▶ TASK INPUT
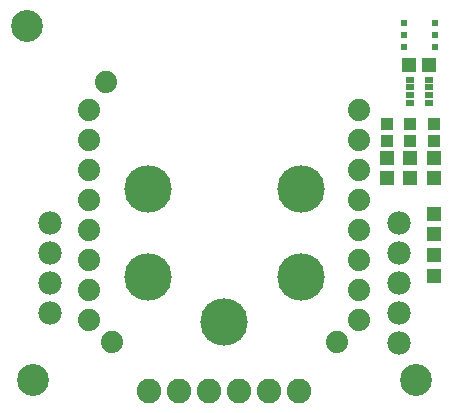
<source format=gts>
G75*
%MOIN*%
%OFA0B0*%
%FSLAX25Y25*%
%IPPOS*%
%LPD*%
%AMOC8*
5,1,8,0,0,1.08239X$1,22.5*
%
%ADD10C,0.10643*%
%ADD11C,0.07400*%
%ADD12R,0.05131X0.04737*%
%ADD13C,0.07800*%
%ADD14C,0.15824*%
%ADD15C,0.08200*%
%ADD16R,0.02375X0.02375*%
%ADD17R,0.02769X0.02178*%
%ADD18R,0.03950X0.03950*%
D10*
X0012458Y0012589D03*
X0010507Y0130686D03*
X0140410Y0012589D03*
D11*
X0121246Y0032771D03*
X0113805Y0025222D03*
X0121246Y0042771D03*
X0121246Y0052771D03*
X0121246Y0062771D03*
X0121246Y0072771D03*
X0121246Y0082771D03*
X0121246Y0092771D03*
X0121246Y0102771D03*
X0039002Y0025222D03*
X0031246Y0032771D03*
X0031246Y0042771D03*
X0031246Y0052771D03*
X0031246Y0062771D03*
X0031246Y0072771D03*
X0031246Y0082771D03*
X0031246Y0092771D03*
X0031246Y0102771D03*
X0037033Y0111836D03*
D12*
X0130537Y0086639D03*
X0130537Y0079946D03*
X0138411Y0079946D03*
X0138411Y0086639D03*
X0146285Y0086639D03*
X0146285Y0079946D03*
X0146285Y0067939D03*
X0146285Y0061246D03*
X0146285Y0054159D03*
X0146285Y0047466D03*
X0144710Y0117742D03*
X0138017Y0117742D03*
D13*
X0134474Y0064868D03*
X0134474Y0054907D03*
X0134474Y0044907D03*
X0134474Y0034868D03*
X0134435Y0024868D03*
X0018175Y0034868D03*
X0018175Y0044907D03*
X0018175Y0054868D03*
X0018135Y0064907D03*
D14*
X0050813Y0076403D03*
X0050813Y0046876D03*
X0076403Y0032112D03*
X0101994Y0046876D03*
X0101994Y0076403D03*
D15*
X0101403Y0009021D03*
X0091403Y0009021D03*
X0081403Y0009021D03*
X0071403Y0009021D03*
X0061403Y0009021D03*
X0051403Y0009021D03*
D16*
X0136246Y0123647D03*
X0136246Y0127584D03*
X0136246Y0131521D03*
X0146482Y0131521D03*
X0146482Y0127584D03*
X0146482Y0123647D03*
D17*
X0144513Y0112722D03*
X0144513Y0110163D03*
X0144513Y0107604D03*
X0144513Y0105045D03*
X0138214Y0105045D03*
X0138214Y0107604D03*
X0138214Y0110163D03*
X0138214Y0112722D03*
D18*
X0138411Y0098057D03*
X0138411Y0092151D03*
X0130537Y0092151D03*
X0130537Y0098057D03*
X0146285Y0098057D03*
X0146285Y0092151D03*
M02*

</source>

▶ HOW TO COMPLETE THIS TASK
An exact, word-for-word version of the material is required, free of pictures.

▶ RESPONSE TO THE EXERCISE
<source format=gts>
G75*
%MOIN*%
%OFA0B0*%
%FSLAX25Y25*%
%IPPOS*%
%LPD*%
%AMOC8*
5,1,8,0,0,1.08239X$1,22.5*
%
%ADD10C,0.10643*%
%ADD11C,0.07400*%
%ADD12R,0.05131X0.04737*%
%ADD13C,0.07800*%
%ADD14C,0.15824*%
%ADD15C,0.08200*%
%ADD16R,0.02375X0.02375*%
%ADD17R,0.02769X0.02178*%
%ADD18R,0.03950X0.03950*%
D10*
X0012458Y0012589D03*
X0010507Y0130686D03*
X0140410Y0012589D03*
D11*
X0121246Y0032771D03*
X0113805Y0025222D03*
X0121246Y0042771D03*
X0121246Y0052771D03*
X0121246Y0062771D03*
X0121246Y0072771D03*
X0121246Y0082771D03*
X0121246Y0092771D03*
X0121246Y0102771D03*
X0039002Y0025222D03*
X0031246Y0032771D03*
X0031246Y0042771D03*
X0031246Y0052771D03*
X0031246Y0062771D03*
X0031246Y0072771D03*
X0031246Y0082771D03*
X0031246Y0092771D03*
X0031246Y0102771D03*
X0037033Y0111836D03*
D12*
X0130537Y0086639D03*
X0130537Y0079946D03*
X0138411Y0079946D03*
X0138411Y0086639D03*
X0146285Y0086639D03*
X0146285Y0079946D03*
X0146285Y0067939D03*
X0146285Y0061246D03*
X0146285Y0054159D03*
X0146285Y0047466D03*
X0144710Y0117742D03*
X0138017Y0117742D03*
D13*
X0134474Y0064868D03*
X0134474Y0054907D03*
X0134474Y0044907D03*
X0134474Y0034868D03*
X0134435Y0024868D03*
X0018175Y0034868D03*
X0018175Y0044907D03*
X0018175Y0054868D03*
X0018135Y0064907D03*
D14*
X0050813Y0076403D03*
X0050813Y0046876D03*
X0076403Y0032112D03*
X0101994Y0046876D03*
X0101994Y0076403D03*
D15*
X0101403Y0009021D03*
X0091403Y0009021D03*
X0081403Y0009021D03*
X0071403Y0009021D03*
X0061403Y0009021D03*
X0051403Y0009021D03*
D16*
X0136246Y0123647D03*
X0136246Y0127584D03*
X0136246Y0131521D03*
X0146482Y0131521D03*
X0146482Y0127584D03*
X0146482Y0123647D03*
D17*
X0144513Y0112722D03*
X0144513Y0110163D03*
X0144513Y0107604D03*
X0144513Y0105045D03*
X0138214Y0105045D03*
X0138214Y0107604D03*
X0138214Y0110163D03*
X0138214Y0112722D03*
D18*
X0138411Y0098057D03*
X0138411Y0092151D03*
X0130537Y0092151D03*
X0130537Y0098057D03*
X0146285Y0098057D03*
X0146285Y0092151D03*
M02*

</source>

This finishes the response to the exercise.